Un arrêt du 26 septembre 2006 de cette même Cour de cassation vient illustrer ce propos. Dans cette affaire, plusieurs expertises amiables avaient été réalisées à la suite de l’invalidité d’un assuré liée à une fibrillation auriculaire. Ces expertises ont ainsi révélé que cet assuré avait été traité pour cette affection avant son adhésion au contrat d’assurance visant à garantir le remboursement d’un prêt. L’assureur avait ainsi invoqué l’existence de fausses déclarations et la nullité du contrat et la restitution des sommes perçues par l’assuré. Ce dernier, pour s’opposer à cette nullité, invoquait la violation du secret médical. Mais la Cour de cassation, dans son arrêt du 26 septembre 2006, devait considérer que cet assuré, qui invoquait notamment la violation du secret médical, avait sollicité une nouvelle expertise amiable en choisissant l’expert et avait accepté que les pièces médicales liées à la fibrillation auriculaire soient communiquées à cet expert, renonçant ainsi à se prévaloir du secret médical.
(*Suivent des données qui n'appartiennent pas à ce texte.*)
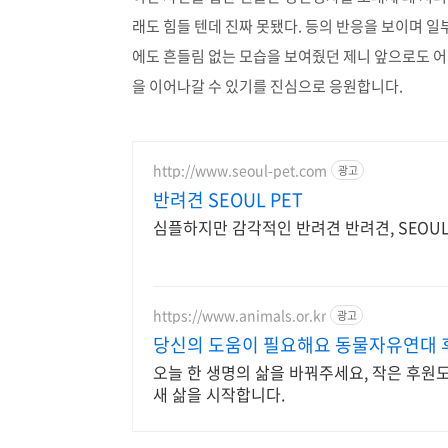
래도 힘들 텐데 진짜 못됐다. 등의 반응을 보이며 일
에도 흔들림 없는 모습을 보여줬던 제니 앞으로도 어
을 이어나갈 수 있기를 진심으로 응원합니다.
http://www.seoul-pet.com
광고
반려견 SEOUL PET
심플하지만 감각적인 반려견 반려견, SEOUL
https://www.animals.or.kr
광고
당신의 도움이 필요해요 동물자유연대 
오늘 한 생명의 삶을 바꿔주세요, 작은 후원
새 삶을 시작합니다.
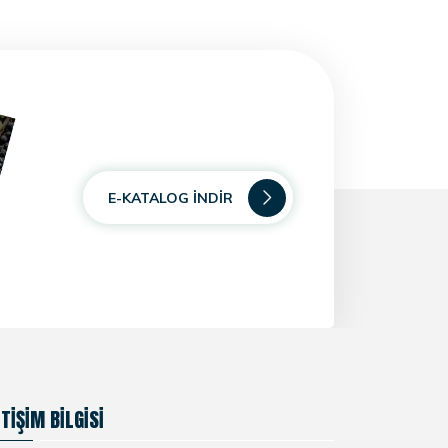
E-KATALOG İNDIR
ETIŞIM BILGISI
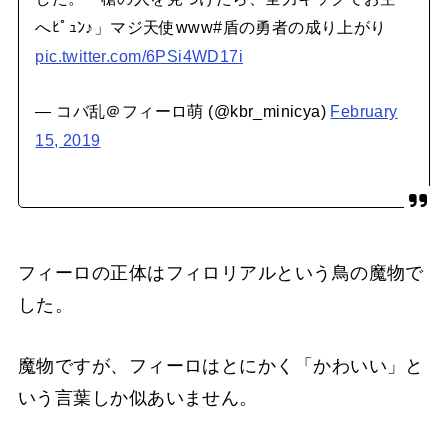
へﾋﾟｭﾝ♪」マジ天使www#盾の勇者の成り上がり
pic.twitter.com/6PSi4WD17i
— コバ乱＠フィーロ萌 (@kbr_minicya)
February
15, 2019
フィーロの正体はフィロリアルという鳥の魔物で
した。
魔物ですが、フィーロはとにかく「かわいい」と
いう言葉しか似あいません。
Pour la Cour de Cassation, le contenu du rapport d’expertise, transmis par l’expert au médecin conseil de l’assureur n’a été ainsi porté à la connaissance de l’assureur que par l’assuré qui l’avait déjà versé en première instance. Le secret médical ne pouvait alors être invoqué pour tenter de couvrir une fraude à l’assurance alors que tout contrat doit être exécuté de bonne foi.

En pratique, si un médecin traitant ne doit donner aucun renseignement à un assureur et refuser de lui communiquer un diagnostic de maladie ou d’autres indications médicales, l’assureur qui se heurterait au secret professionnel opposé par un assuré, doit pouvoir faire l’éventuelle preuve d’une fausse déclaration (en particulier à la souscription d’un contrat, par une omission volontaire d’une maladie préexistante…). La désignation d’un expert judiciaire sera alors l’ultime solution pour l’assureur, cet expert devant être autorisé par le juge à prendre connaissance d’informations médicales couvertes par le secret professionnel, comme l’a rappelé un arrêt de la Cour de cassation du 14 mars 2000. Cette Cour de cassation, le 15 juin 2004, a tenu à rappeler que si l’assuré ou sa famille entendent opposer le secret médical, « il appartient alors au juge saisi sur le fond d’apprécier si cette opposition tend à faire respecter un intérêt légitime ou à faire écarter un élément de preuve et d’en tirer toutes les conséquences quant à l’exécution du contrat d’assurance ».